◆ What you are asked to do: Instruction for the entries that follow: retype exactly the lines from the line with "none; stroke-linecap: round;" to the line with "<!-- green -->", both included, and omit all others.

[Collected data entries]
━━━━━━━━━━━━━━━━

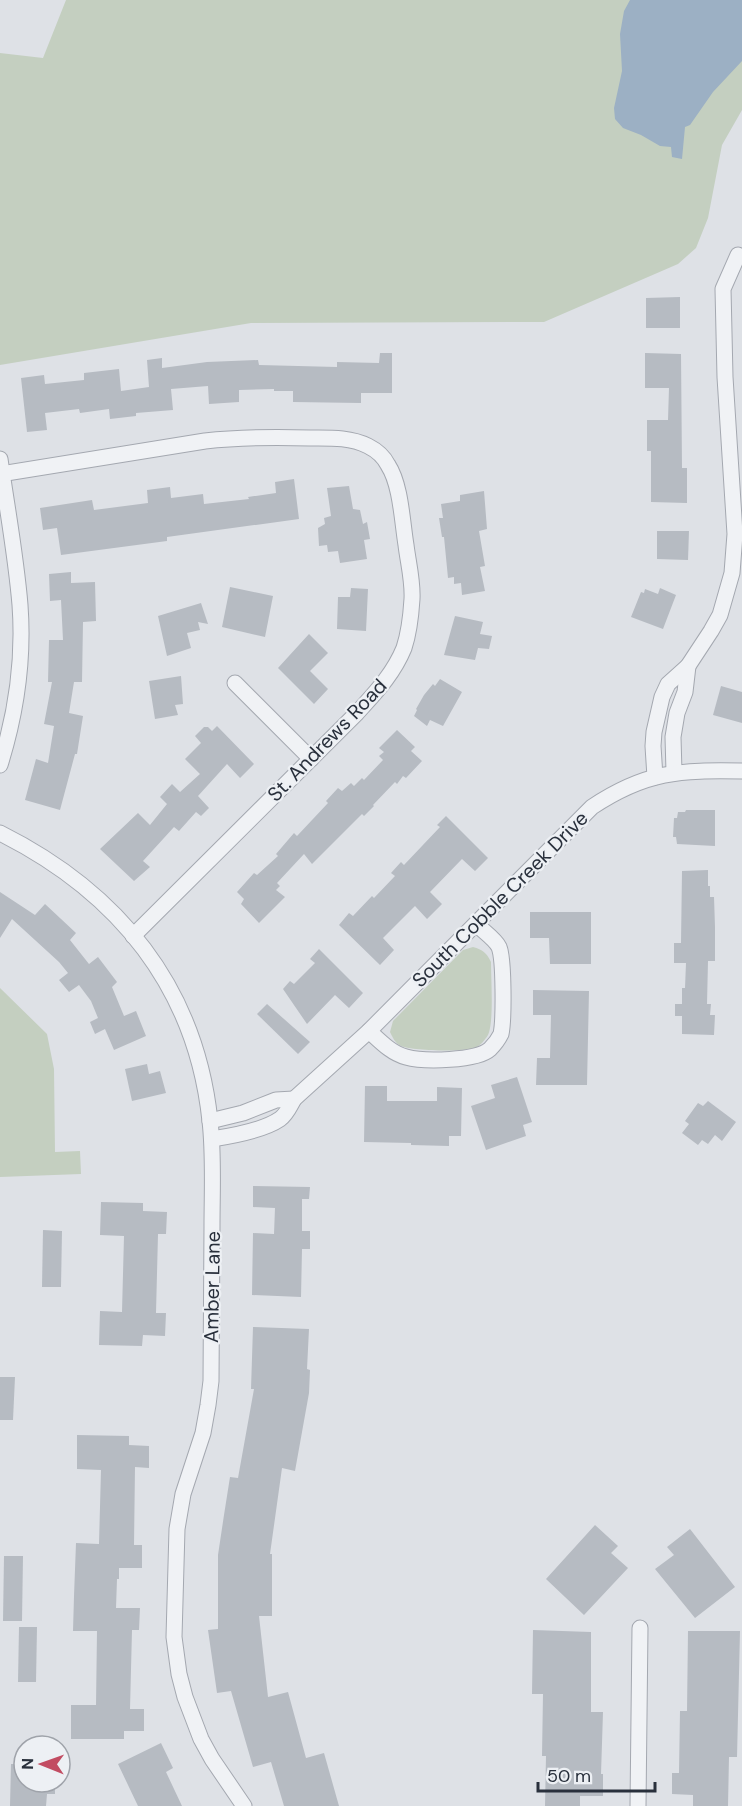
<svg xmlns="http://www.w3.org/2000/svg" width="742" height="1806" font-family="'DM Sans',sans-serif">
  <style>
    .green { fill: #c4cfc0 }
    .water { fill: #9cb0c4 }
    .building { fill: #b6bbc2 }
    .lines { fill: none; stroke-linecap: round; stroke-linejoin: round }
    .street-casing { stroke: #a4a8b0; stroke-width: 17 }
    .street { stroke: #f0f2f5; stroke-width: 15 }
    .labels { text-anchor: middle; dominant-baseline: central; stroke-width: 4.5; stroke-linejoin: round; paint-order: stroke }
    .street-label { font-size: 20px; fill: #29303c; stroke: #edf0f4 }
  </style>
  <rect width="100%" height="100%" fill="#dee1e6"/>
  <!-- green -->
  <g class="green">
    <path d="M66,0H742V110L722,145L708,218L696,248L678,264L544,322L251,323L0,365V53L43,58Z"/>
    <path d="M473,947C483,950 486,952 491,962C491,977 494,1023 488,1035C485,1040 480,1046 475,1048C463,1052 413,1051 401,1046C395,1043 393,1038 390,1032L393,1021L463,950Z"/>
    <path d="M0,988L47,1034L54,1069L55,1152L80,1151L81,1174L0,1177Z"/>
  </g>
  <!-- water -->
  <path class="water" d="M630,0H742V61L713,92L690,125L685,127L682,159L672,157L671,147L660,146L641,135L623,128L615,119L614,108L622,71L620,34L624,11Z"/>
  <!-- building -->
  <g class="building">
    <path d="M680,297V328H646V298Z"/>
    <path d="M380,353H392V393H361V403L293,402V391H274V389L239,390V402L209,404L208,386L171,389L173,410L136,413V416L110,419L109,409L80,413L79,409L45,413L47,430L27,432L21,378L44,375L45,384L84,380V373L119,369L121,391L149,387L147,360L162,358V368L207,362L258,360L259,365L337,367V362L379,363Z"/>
    <path d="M645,353L681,354L682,468H687V503L651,502V451H647V420H668L669,388H645Z"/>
    <path d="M294,479L299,519L167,537V541L61,555L57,528L43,530L40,508L92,500L94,510L148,503L147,490L170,487L171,498L203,494L204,504L249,499L248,497L276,493L275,482Z"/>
    <path d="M349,486L353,509L360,510L363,524L367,522L370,539L364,540L367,559L340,563L338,551L328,552L327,545L319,546L318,528L325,524L324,518L331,516L327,488Z"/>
    <path d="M484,491L487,529L479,531L485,566L480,567L485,591L462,595L461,583L454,584V577L448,578L444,537H442L439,518H443L441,504L460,501V495Z"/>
    <path d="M657,531H689L688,560L657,559Z"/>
    <path d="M71,572V583L95,582L96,621L83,622L82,682H74L69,713L83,716L77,754H75L60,810L25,800L36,759L48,763L54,726L44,724L52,682H48L49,640H63L61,600L50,601L49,574Z"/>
    <path d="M230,587L273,596L265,637L222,627Z"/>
    <path d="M351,588L368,589L366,631L337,629L338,597H350Z"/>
    <path d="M660,588L676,595L663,629L631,617L641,592L644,593L645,589L658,594Z"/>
    <path d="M201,603L208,624L198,622L200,630L187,633L191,648L167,656L158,616Z"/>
    <path d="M455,616L483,622L480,634L492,636L489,649L478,648L475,660L444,655Z"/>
    <path d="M309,634L328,653L310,671L328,689L314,704L278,668Z"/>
    <path d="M181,676L183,704L175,705L178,715L155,719L149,681Z"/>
    <path d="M440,679L462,692L443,726L430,720L427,726L414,716L417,710L416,709L424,695L433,684L435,686Z"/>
    <path d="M721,686L742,692V723L713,715Z"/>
    <path d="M217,726L254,764L240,778L227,764L198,796L209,808L201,816L196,812L179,831L174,827L143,861L150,867L134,881L100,849L138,813L150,825L167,804L160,797L172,784L180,792L200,774L185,759L201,743L195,736L204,727H208L212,731Z"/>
    <path d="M397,730L415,747L411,751L422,761L406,778L403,776L397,784L395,782L373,805L374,806L364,816L362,814L312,864L304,854L277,883L280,886L276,890L285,897L259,923L241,904L244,899L237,892L254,873L257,875L278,856L276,854L294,833L297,836L328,803L326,801L338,788L342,791L351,783L354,786L362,778L364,780L383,760L379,756L384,752L379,748Z"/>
    <path d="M686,810H715V846L677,844L676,837H673L674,818H677L678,812H685Z"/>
    <path d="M446,816L488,858L475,871L462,859L430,892L442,904L427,919L415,906L383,938L394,950L380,965L339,925L349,913L353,916L372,896L374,898L395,876L391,873L401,862L404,865L440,827L437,825Z"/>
    <path d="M708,870V886H710V897H714L715,927V961H708L707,1004H711L710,1015H715L714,1035L682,1034V1016H675V1004H682V988H685L686,963H674V943H681L682,871Z"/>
    <path d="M0,892L35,915L45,904L76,933L70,940L89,964L98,957L117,982L112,987L124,1016L136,1011L146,1036L114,1050L105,1029L95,1034L90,1022L98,1018L91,1001L79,985L69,992L59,980L68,973L59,962L12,919L0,938Z"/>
    <path d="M530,912H591V964H550L549,938H530Z"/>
    <path d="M319,949L363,993L349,1008L335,995L307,1024L283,989L290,981L294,984L315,963L310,959Z"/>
    <path d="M533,990L589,991L587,1085H536L537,1058H550L551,1015H533Z"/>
    <path d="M267,1004L310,1042L298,1054L257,1014Z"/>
    <path d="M147,1064L149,1074L160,1071L166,1093L132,1101L125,1069Z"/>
    <path d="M517,1077L532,1122L523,1125L526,1136L486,1150L471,1106L495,1098L491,1085Z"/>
    <path d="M365,1086H387V1101H437V1087L462,1088L461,1136H449V1146L411,1145V1143L364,1142Z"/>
    <path d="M708,1101L736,1122L722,1141L715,1135L708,1144L702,1140L698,1145L682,1133L689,1124L685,1121L698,1103L703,1106Z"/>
    <path d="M253,1186L310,1187L309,1199H302V1231H310V1249H302L301,1297L252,1295L253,1233L274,1234L275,1208L253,1207Z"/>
    <path d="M101,1202L143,1203V1211L167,1212L166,1234H158L156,1313H166L165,1336L143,1335L142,1346L99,1345L100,1311L122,1312L124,1236L100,1235Z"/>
    <path d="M43,1230L62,1231L61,1287H42Z"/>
    <path d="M253,1327L309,1329L307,1369L310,1370L309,1393L295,1471L282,1468L270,1554H272V1616H259L268,1697L288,1692L306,1758L324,1753L339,1806H284L271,1762L253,1767L231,1691L217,1693L208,1630L218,1629V1555L224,1515L230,1477L238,1478L254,1389H251Z"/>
    <path d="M0,1377H15L13,1420H0Z"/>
    <path d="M77,1435L129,1436V1445L149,1446V1468L135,1467L134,1545H142V1568H119V1579H117L116,1608H140L139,1630H132L130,1709H144V1731H124V1739H71V1705H96L97,1631H73L74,1596L76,1543L99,1544L101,1470L77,1469Z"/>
    <path d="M595,1525L618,1546L611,1553L628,1568L584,1615L546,1579Z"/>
    <path d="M690,1529L735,1587L695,1618L655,1569L674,1555L667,1547Z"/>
    <path d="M4,1556H23L22,1621H3Z"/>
    <path d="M19,1627H37L36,1682H18Z"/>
    <path d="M533,1630L591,1632V1712H603L601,1774H603V1796H580V1806H545L546,1756H542L543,1694H532Z"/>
    <path d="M688,1631H740L737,1757H729L728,1806H693V1795L672,1794V1773H679L680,1711H687Z"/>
    <path d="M161,1743L173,1768L166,1772L182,1806H138L118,1764Z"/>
    <path d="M11,1764H24V1782H55V1794H47L46,1806H10Z"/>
  </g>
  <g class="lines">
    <!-- street casing -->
    <g class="street-casing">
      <g id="street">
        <path d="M0,459C7,508 16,556 20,605C24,659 16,714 0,765"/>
        <path d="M0,474L205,441C240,437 275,437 310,438C330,438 350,437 368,446C376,450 384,457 388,465C401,485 402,521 406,545C408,562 413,581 412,599C411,615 409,633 404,648C393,675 374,694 356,714L133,936"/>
        <path d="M235,683L311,759"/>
        <path d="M674,772L673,737L677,713L685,692L688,666"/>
        <path d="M655,777L653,746L654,732L662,697L668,684L688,666L711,631L720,615L732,573L735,534L725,377L723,289L738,255"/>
        <path d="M0,833C118,892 196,987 210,1121C214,1156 212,1191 212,1226C212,1278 211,1329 211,1381L208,1405L203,1433L183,1494L177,1529L174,1637L179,1674L185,1697L201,1739L212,1759L244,1806"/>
        <path d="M369,1031C380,1041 391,1053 406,1057C424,1062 477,1061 490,1049C494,1045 499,1038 501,1034C504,1020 504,959 499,947C495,939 483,931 476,924"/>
        <path d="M210,1121L243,1113L276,1100L294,1099"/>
        <path d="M212,1139C232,1136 264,1130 280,1119C287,1114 290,1106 294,1099L369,1031L592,807C646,771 680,770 742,771"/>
        <path d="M638,1806L640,1628"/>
      </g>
    </g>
    <!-- street -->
    <use href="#street" class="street"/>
  </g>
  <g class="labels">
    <!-- street labels -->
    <g class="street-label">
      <text transform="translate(327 740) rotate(-46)">St. Andrews Road</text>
      <text transform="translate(500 899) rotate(-45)">South Cobble Creek Drive</text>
      <text transform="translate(212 1287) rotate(-89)">Amber Lane</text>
    </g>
  </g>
  <!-- north arrow -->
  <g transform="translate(42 1764) rotate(271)"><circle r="28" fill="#edf0f4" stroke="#9fa3aa" stroke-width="1.5"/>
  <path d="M0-4.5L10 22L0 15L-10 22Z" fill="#c24c62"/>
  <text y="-9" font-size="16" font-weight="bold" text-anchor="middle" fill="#29303c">N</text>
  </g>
  <!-- scale -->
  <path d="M538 1782v9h117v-9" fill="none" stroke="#29303c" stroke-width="3"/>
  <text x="547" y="1782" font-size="18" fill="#29303c" stroke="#edf0f4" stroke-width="4.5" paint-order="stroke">50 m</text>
</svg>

━━━━━━━━━━━━━━━━

◆ Response to this task:
    .lines { fill: none; stroke-linecap: round; stroke-linejoin: round }
    .street-casing { stroke: #a4a8b0; stroke-width: 17 }
    .street { stroke: #f0f2f5; stroke-width: 15 }
    .labels { text-anchor: middle; dominant-baseline: central; stroke-width: 4.5; stroke-linejoin: round; paint-order: stroke }
    .street-label { font-size: 20px; fill: #29303c; stroke: #edf0f4 }
  </style>
  <rect width="100%" height="100%" fill="#dee1e6"/>
  <!-- green -->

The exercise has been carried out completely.